Ich kann mich nicht beschweren. Meine E-Mail ist innerhalb von Minuten mit Tipps zur Behebung des Problems beantwortet worden. Spätabends am Osterwochenende. Wenn man das Problem nicht per Mail-Kontakt gelöst bekommt und es nicht gerade nachts oder feiertags ist, kann man sich vom Kundendienst auf einer beliebigen Telefonnummer zurückrufen lassen. Krass.

Leider musste ich nach der erneuten Freischaltung der durch mich gekauften Titel dazu übergehen, alle noch nicht erhaltenen Musikstücke von Hand herunter zu laden. Das ist langweilig, wenn man ausgerechnet ein Album namens »150 Essential Classical Moments« gekauft hat.

Die Cookies zu löschen war natürlich mein eigener Fehler – aber es wäre schön, wenn zukünftige Versionen der Software von selbst den Überblick behalten könnten, welche Lieder einem noch zustehen und sie en bloc saugen könnte. iTunes tut das bereits.

Vermutlich weil das Angebot neu ist, gewinnt das Amazon-MP3-Angebot noch mit Dumpingpreisen für Musik gegen das iTunes Store: Die Filmmusik zu »Slumdog Millionaire«, ein aktuelles Album, gibt es bei Amazon für unter fünf Euro, während es bei iTunes rund das Doppelte kostet.

Auch für vier Euro Paar-und-neunzig waren »150 Essential Classical Moments« zu haben. Ein Schnäppchen für so viel Musik, dachte ich. Es war dann aber trotzdem zu teuer. Dass man bei klassischer Musik so viel falsch machen kann, hatte ich mir nicht ausgemalt.

Für das miese Angebot kann Amazon nichts – das Album gab es schon davor auch auf iTunes. Aber jetzt sitze ich auf 150 klassischen Stücken und ärgere mich, dass so schlechte Musik überhaupt angeboten wird.

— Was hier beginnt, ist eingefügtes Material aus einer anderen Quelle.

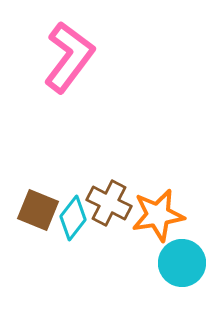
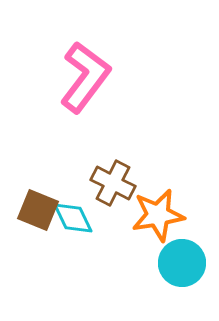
pink L-shape: moved 16 px right, 20 px down
brown cross: moved 4 px right, 20 px up
cyan diamond: rotated 63 degrees counterclockwise
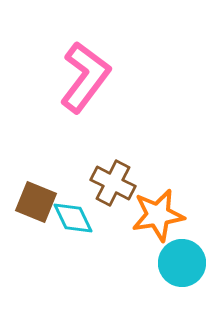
brown square: moved 2 px left, 8 px up
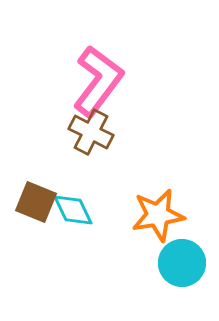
pink L-shape: moved 13 px right, 4 px down
brown cross: moved 22 px left, 51 px up
cyan diamond: moved 8 px up
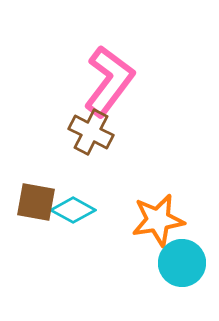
pink L-shape: moved 11 px right
brown square: rotated 12 degrees counterclockwise
cyan diamond: rotated 36 degrees counterclockwise
orange star: moved 5 px down
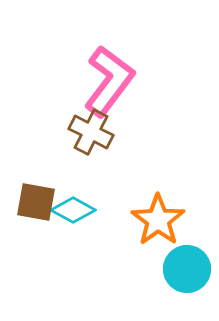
orange star: rotated 26 degrees counterclockwise
cyan circle: moved 5 px right, 6 px down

Freier Markt, ja ich weiß, und ich hätte mir ja denken können, dass es bei dem Preis nicht viel her machen wird.

Die 256 kB sind hier reine Verschwendung, weil die Musik schon von profanem Rauschen gestört wird. Dazu klingt sie blechern und leiernd wie eine Schallplatte, die sich zu langsam dreht. Und schlecht abgemischt ist sie auch.

Nehmen wir als Beispiel mal Pachelbels »Kanon«: Ein Stück, das eigentlich auch ein Vom-Stuhl-Reißer ist, wenn kleine Musikschüler es in der Fußgängerzone aufführen. In der Version auf »150 Essential Classical Moments« rauscht und leiert es aber wie gesagt. Dazu verpisst sich die Bassline der Celli nach ihrem Intro in den Hintergrund und bleibt so gut wie verschwunden. Die anderen Streicher quietschen im Vordergrund weiter, aber erlauben sich keine Luft zwischen den Tönen, zuallerletzt Schnörkel oder eine Stimme. Sie leiern pflichtschuldig ihre Töne einen nach dem anderen herunter, als würden sie lustlos ein Gedicht rezitieren, von dem sie nicht wüssten, wovon es handelt. Und im Tempo, muss ich sagen, hocken sie zwischen allen Stühlen.

Alle Händel-Stücke sind vom London Philharmonic Orchestra eingespielt; die anderen Orchester sind etwas obskurer: Classical Renaissance Symphony, London Festival Orchestra und St. Martin’s Symphony of Los Angeles.

• PS: Der Vollständigkeit halber wollte ich zum Album »150 Essential Classical Moments« verlinken. Es ist aber auf amazon.de plötzlich nicht mehr zu finden.